Binary PGN implements the same feature set as PGN, allowing for easy conversion between PGNs and bPGNs.
The idea for binary PGN came to mind when I discovered the games on Lichess' open database only have a compression ratio of about 7.1 (reducing the size to 14% of the original size), (at the time of writing) resulting in a total size of 1.98TB(!!). Alternative compression algorithms like LZMA2 yield ratios of around 7.8, while better, this isn't a sufficient improvement. The other downside of compression algorithms like this is that decompression takes significant computing power, which is bad for processing chess games in bulk.
Binary PGN doesn't use complex algorithms, requiring minimal computing power, while still achieving outstanding compression ratios.
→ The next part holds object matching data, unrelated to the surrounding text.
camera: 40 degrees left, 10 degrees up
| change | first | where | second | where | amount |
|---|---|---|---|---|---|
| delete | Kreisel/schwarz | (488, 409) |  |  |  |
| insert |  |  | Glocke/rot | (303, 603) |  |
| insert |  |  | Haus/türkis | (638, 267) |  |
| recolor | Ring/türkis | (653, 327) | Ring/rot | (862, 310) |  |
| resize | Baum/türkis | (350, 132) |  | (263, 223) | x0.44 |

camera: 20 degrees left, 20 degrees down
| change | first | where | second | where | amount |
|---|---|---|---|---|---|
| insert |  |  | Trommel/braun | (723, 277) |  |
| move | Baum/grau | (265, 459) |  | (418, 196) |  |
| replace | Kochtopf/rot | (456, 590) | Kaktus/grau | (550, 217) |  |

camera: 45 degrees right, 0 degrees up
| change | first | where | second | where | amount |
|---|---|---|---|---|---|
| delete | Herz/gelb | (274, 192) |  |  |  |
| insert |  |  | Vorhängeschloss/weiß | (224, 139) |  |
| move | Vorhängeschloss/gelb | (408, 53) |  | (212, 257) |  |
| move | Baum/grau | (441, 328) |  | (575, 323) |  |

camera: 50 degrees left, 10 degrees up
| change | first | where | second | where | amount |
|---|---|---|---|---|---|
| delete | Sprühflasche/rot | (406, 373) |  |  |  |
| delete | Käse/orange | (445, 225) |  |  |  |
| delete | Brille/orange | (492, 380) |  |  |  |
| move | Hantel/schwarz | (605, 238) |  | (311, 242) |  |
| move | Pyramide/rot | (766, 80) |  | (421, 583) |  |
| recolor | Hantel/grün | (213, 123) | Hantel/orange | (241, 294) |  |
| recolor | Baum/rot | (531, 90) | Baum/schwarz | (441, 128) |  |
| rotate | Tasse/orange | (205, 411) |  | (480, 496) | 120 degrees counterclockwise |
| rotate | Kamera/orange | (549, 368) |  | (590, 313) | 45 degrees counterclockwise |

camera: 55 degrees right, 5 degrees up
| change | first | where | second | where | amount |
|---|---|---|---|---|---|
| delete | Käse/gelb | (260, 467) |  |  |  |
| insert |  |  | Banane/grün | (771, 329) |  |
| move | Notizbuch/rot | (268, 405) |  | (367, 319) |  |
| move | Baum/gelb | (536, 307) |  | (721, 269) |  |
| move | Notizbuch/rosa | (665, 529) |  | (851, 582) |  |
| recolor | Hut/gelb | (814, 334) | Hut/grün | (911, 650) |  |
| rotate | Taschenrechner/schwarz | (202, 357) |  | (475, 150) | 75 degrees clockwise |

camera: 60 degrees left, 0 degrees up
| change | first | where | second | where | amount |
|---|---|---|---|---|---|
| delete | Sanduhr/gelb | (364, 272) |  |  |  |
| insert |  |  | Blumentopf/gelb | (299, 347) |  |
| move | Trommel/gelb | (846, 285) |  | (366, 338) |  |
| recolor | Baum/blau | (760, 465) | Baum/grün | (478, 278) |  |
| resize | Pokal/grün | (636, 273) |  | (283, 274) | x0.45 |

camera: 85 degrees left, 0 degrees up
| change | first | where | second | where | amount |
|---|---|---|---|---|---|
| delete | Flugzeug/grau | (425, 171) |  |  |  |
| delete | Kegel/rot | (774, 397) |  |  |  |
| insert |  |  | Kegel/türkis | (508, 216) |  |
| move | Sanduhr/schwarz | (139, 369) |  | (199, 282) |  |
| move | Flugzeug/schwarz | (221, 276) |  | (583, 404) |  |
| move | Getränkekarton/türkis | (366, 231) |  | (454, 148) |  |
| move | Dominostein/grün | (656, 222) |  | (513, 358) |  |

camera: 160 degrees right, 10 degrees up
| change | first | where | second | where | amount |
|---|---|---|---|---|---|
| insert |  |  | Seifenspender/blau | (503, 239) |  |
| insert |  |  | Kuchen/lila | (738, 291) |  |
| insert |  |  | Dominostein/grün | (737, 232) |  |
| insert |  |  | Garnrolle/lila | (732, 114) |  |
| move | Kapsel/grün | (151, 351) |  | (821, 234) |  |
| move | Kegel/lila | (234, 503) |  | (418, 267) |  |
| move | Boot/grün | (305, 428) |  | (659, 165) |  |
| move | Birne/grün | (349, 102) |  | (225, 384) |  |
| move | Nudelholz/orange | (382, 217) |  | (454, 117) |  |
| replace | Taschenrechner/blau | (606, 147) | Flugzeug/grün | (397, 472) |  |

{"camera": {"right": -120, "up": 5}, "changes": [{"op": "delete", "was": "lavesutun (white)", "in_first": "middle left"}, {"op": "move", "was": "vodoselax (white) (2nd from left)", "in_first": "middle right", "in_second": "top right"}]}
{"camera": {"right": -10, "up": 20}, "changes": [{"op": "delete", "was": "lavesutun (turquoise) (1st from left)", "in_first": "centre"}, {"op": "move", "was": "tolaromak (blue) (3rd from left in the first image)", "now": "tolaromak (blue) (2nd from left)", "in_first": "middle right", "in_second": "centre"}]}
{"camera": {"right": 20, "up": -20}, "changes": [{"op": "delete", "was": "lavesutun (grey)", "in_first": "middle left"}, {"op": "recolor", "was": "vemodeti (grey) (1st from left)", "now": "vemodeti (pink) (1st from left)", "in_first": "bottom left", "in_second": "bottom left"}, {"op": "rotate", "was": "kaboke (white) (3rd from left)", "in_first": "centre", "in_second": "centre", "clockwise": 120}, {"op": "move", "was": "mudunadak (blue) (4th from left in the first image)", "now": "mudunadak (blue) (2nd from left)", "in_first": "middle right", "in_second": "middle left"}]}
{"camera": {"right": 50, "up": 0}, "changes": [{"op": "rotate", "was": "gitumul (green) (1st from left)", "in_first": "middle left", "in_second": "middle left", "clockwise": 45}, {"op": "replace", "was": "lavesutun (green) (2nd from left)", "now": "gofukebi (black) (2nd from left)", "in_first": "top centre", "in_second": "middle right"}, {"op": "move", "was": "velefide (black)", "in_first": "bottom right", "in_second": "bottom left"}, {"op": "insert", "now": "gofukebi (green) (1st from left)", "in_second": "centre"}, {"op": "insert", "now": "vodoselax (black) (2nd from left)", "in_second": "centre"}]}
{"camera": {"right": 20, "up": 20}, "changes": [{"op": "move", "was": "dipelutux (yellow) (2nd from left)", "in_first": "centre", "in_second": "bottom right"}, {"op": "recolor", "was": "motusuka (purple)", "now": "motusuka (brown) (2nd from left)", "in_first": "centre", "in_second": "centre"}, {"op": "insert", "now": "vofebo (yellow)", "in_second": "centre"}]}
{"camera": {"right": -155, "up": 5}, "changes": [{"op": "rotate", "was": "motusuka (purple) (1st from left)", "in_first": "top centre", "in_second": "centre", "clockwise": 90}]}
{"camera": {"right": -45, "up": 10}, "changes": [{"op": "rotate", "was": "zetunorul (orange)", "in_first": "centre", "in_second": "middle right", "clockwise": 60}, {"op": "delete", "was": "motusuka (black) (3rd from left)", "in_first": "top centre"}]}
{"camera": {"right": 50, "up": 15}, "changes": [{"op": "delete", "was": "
Testing various formats to store Lichess' 14TB of chess games gave the following results.
File format | Ratio | Resulting size | Resulting size (%) | Avg. size per game |
---|---|---|---|---|
Zstandard | 7.128 | 1.98TB | 14.03% | 327 |
LZMA2 | 7.816 | 1.81TB | 12.79% | 298 |
Binary PGN | 21.152 | 0.67TB | 4.73% | 110 |
NOTE: The results for Zstandard and LZMA2 are only based on the games of December 2024, further testing is needed to determine the ratio over the whole dataset.
NOTE: The results for Binary PGN are bogus and just for example, as Binary PGN isn't finished yet.